- What the task asks -
Lift every line from the items below and reproduce each one word for word, without any changes.

- Available data -
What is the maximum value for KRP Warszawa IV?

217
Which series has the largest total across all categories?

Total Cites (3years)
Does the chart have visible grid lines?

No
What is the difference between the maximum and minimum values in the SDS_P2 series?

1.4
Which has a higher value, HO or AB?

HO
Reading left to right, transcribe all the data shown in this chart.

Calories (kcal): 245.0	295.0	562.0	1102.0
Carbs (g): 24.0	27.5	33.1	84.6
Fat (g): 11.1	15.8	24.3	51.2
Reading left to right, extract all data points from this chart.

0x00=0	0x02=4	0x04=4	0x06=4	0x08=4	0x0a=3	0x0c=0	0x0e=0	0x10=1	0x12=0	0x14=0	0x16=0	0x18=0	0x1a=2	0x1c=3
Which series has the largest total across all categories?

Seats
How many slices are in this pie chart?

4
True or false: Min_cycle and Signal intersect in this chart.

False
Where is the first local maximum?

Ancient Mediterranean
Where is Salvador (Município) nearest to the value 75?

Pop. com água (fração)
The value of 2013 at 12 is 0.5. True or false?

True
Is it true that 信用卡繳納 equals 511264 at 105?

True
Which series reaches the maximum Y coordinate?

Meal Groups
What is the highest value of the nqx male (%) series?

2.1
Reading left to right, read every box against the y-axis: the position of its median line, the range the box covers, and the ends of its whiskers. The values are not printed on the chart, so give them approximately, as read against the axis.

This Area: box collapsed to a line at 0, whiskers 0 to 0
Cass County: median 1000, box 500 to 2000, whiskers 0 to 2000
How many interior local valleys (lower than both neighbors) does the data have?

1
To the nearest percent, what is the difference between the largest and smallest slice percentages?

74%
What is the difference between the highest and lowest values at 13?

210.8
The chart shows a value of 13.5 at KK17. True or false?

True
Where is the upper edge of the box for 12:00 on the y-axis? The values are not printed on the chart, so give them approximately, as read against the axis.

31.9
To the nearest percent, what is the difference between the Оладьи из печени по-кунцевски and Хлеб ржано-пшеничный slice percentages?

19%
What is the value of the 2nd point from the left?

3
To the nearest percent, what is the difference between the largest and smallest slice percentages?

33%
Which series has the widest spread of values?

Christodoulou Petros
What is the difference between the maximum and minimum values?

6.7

- Written response -
What is the maximum value for KRP Warszawa IV?

217
Which series has the largest total across all categories?

Total Cites (3years)
Does the chart have visible grid lines?

No
What is the difference between the maximum and minimum values in the SDS_P2 series?

1.4
Which has a higher value, HO or AB?

HO
Reading left to right, transcribe all the data shown in this chart.

Calories (kcal): 245.0	295.0	562.0	1102.0
Carbs (g): 24.0	27.5	33.1	84.6
Fat (g): 11.1	15.8	24.3	51.2
Reading left to right, extract all data points from this chart.

0x00=0	0x02=4	0x04=4	0x06=4	0x08=4	0x0a=3	0x0c=0	0x0e=0	0x10=1	0x12=0	0x14=0	0x16=0	0x18=0	0x1a=2	0x1c=3
Which series has the largest total across all categories?

Seats
How many slices are in this pie chart?

4
True or false: Min_cycle and Signal intersect in this chart.

False
Where is the first local maximum?

Ancient Mediterranean
Where is Salvador (Município) nearest to the value 75?

Pop. com água (fração)
The value of 2013 at 12 is 0.5. True or false?

True
Is it true that 信用卡繳納 equals 511264 at 105?

True
Which series reaches the maximum Y coordinate?

Meal Groups
What is the highest value of the nqx male (%) series?

2.1
Reading left to right, read every box against the y-axis: the position of its median line, the range the box covers, and the ends of its whiskers. The values are not printed on the chart, so give them approximately, as read against the axis.

This Area: box collapsed to a line at 0, whiskers 0 to 0
Cass County: median 1000, box 500 to 2000, whiskers 0 to 2000
How many interior local valleys (lower than both neighbors) does the data have?

1
To the nearest percent, what is the difference between the largest and smallest slice percentages?

74%
What is the difference between the highest and lowest values at 13?

210.8
The chart shows a value of 13.5 at KK17. True or false?

True
Where is the upper edge of the box for 12:00 on the y-axis? The values are not printed on the chart, so give them approximately, as read against the axis.

31.9
To the nearest percent, what is the difference between the Оладьи из печени по-кунцевски and Хлеб ржано-пшеничный slice percentages?

19%
What is the value of the 2nd point from the left?

3
To the nearest percent, what is the difference between the largest and smallest slice percentages?

33%
Which series has the widest spread of values?

Christodoulou Petros
What is the difference between the maximum and minimum values?

6.7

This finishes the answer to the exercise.